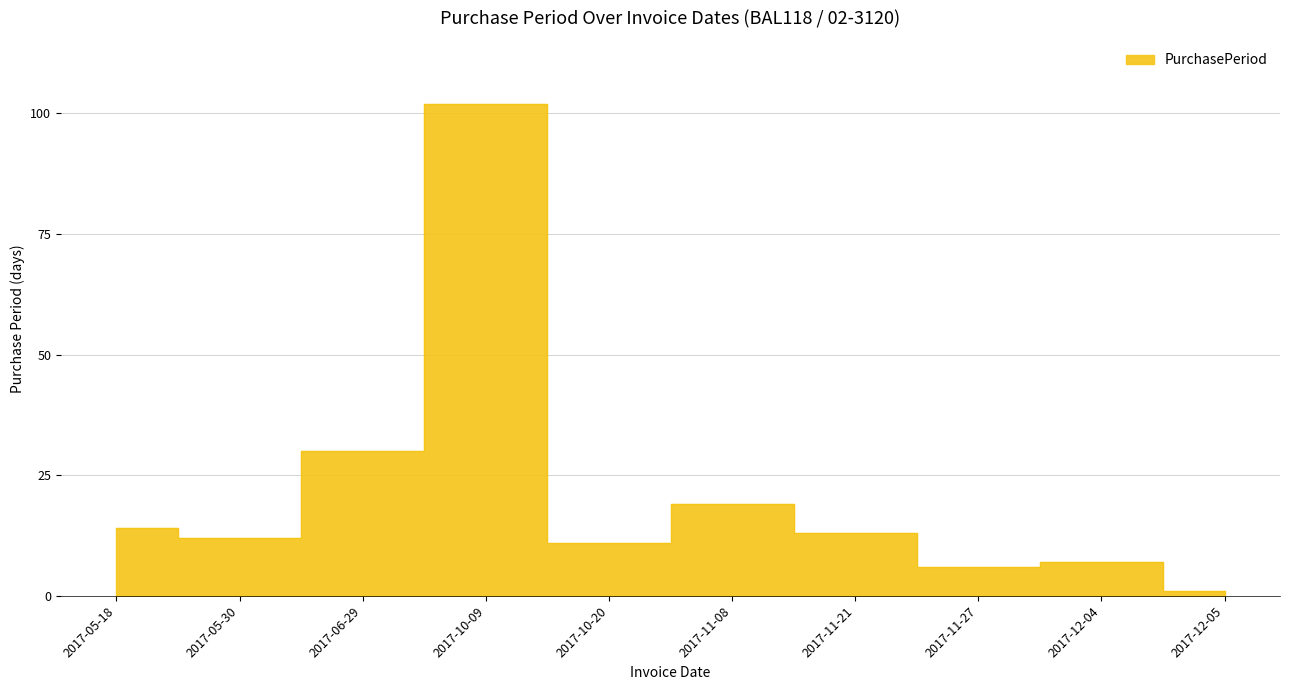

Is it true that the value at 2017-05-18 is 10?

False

--

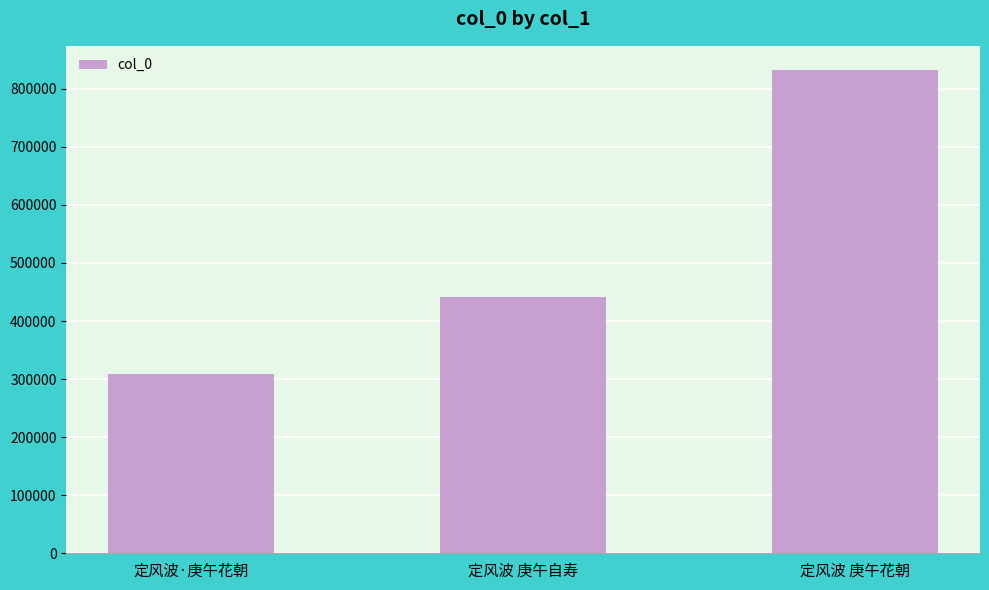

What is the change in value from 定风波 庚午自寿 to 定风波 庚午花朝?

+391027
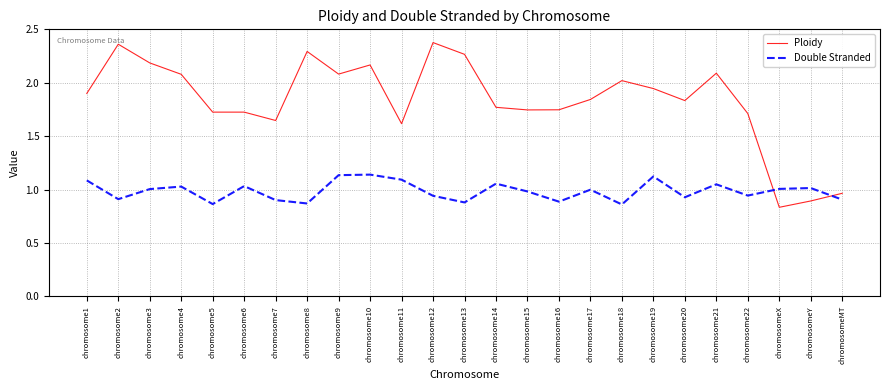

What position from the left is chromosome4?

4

Work required
Find every line in the rows above that contains the word "from", and copy each of those lines in full.

Answer to this task
What is the change in value from 定风波 庚午自寿 to 定风波 庚午花朝?
What position from the left is chromosome4?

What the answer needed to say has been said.